Hace algunos años el enólogo Mario Puchulú quedó algo sorprendido frente a una de mis afirmaciones: “El dulce es el sabor de la vida”. Fue un simple comentario, seguramente después de haber leído del por qué los seres humanos inventaron la agricultura.
La afirmación que hice en aquel momento, aunque aparentemente ingenua, tiene una transformación muy interesante. Decir nada más que sin el gusto por el dulce es imposible comprender la trata africana en América: esclavitud y caña de azúcar van de la mano, el dulce es amargo -disculpas por el oxímoron-, para quienes se vieron penosamente obligados a dejar su tierra (volveremos luego sobre la relación del por qué la libertad es dulce).
Parece que nuestros abuelos evolutivos descubrieron y relacionaron el dulce con algo que no los mataba; asociaron también ese sabor, además, con cierto tipo de colores que poseen las plantas -los primarios para ser exactos. Puede ser que esta conducta la realizaran al ver que a otros animales no les ocurría nada después de ingerir alimentos con esos colores.

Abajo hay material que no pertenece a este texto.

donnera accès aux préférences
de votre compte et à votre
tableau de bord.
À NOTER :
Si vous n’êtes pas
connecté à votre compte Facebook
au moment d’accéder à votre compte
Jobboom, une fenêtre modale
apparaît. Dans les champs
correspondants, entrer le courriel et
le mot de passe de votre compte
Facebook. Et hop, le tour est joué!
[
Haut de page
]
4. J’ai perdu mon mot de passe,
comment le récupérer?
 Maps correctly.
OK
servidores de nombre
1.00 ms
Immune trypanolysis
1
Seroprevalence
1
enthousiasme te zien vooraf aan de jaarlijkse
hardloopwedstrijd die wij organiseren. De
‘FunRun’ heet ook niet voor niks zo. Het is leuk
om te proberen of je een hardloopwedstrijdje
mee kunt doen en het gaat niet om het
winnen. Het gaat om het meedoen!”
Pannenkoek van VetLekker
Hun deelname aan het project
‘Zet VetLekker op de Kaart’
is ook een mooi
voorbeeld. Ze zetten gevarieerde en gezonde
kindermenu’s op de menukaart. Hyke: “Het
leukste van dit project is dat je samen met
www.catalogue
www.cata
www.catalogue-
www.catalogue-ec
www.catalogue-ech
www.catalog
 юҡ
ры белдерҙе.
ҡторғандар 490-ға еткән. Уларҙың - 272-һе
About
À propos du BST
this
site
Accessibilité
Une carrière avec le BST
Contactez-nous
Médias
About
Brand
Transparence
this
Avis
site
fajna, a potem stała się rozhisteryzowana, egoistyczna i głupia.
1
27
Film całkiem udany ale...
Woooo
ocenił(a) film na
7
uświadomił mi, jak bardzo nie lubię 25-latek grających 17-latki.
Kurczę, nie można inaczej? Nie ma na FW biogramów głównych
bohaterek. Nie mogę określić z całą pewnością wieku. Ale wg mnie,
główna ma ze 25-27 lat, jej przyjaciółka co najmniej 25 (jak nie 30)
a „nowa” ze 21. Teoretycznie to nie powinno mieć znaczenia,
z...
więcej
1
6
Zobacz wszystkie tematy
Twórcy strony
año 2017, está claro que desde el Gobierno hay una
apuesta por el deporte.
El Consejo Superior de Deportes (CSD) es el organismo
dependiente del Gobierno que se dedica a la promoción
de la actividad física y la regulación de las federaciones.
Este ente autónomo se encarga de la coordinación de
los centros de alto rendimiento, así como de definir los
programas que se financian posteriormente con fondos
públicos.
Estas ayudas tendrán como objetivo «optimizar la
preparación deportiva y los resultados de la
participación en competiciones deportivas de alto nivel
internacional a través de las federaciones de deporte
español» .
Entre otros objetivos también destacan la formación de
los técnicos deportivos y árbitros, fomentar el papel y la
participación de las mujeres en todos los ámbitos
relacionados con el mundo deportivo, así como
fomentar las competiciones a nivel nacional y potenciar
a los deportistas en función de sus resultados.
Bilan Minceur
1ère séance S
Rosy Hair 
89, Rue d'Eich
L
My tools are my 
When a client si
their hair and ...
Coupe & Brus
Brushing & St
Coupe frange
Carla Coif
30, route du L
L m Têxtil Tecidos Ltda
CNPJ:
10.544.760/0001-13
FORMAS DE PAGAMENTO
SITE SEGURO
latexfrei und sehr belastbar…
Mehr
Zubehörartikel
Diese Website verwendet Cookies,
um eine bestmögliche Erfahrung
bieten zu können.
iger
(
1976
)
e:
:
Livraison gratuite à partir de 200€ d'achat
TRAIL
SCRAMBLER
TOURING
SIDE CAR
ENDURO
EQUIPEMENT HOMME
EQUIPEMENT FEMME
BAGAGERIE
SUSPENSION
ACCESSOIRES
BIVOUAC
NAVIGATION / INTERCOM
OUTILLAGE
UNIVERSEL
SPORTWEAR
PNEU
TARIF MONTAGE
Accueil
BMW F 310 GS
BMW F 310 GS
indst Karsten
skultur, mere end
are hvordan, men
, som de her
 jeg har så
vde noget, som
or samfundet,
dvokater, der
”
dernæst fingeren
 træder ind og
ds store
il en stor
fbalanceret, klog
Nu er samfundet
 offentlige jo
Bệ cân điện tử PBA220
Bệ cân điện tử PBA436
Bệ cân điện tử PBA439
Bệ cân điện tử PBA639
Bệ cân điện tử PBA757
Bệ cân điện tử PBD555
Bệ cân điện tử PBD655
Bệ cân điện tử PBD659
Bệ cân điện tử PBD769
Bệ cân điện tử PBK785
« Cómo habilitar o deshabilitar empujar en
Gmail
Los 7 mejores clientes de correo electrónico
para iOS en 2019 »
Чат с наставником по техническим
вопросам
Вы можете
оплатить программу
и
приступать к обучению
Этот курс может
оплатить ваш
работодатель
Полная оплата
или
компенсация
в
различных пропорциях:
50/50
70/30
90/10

El dulce es un sabor natural, es decir, un sabor que no requiere de una pedagogía, como otros, los sabores culturales, que se aprenden a comer en familia o al interior del grupo social al que pertenecemos o en el que nos encontramos. La afirmación se presta para polémicas. Verbi gracia, el picante es un sabor cultural, y paradójicamente encontramos ajíes de colores abrumadoramente rojos y amarillos que rallan en lo venenoso, pero la naturaleza es juguetona: prueba y error están en la mesa de las posibilidades.
Pero volvamos al principio. La razón por la cual nos gusta el dulce es porque posiblemente asociamos su sabor al hogar, a lo seguro y también con lo manso, según cierta teoría antropológica. No olvidemos además que lo dulce sirve para alargar la vida de los alimentos -de ahí viene la palabra conserva-, y conservar, al volverse acción, no es más que futuro en una preparación culinaria. Por eso regalamos dulces a la gente que amamos; es un compromiso con el futuro, es una manera de decir: “espero poder comer contigo esto en el tiempo que viene”. Es promesa, pues nadie regala dulces pensando que no lo comerá mañana, como lo afirma Massimo Montanari.
Las metáforas son encantadoras: “hogar, dulce hogar” decimos, quizás para invocar el lugar del sosiego, de la madre, de la parentela. Los momentos felices son dulces, como son dulces los buenos sueños y dulces los momentos para no olvidar.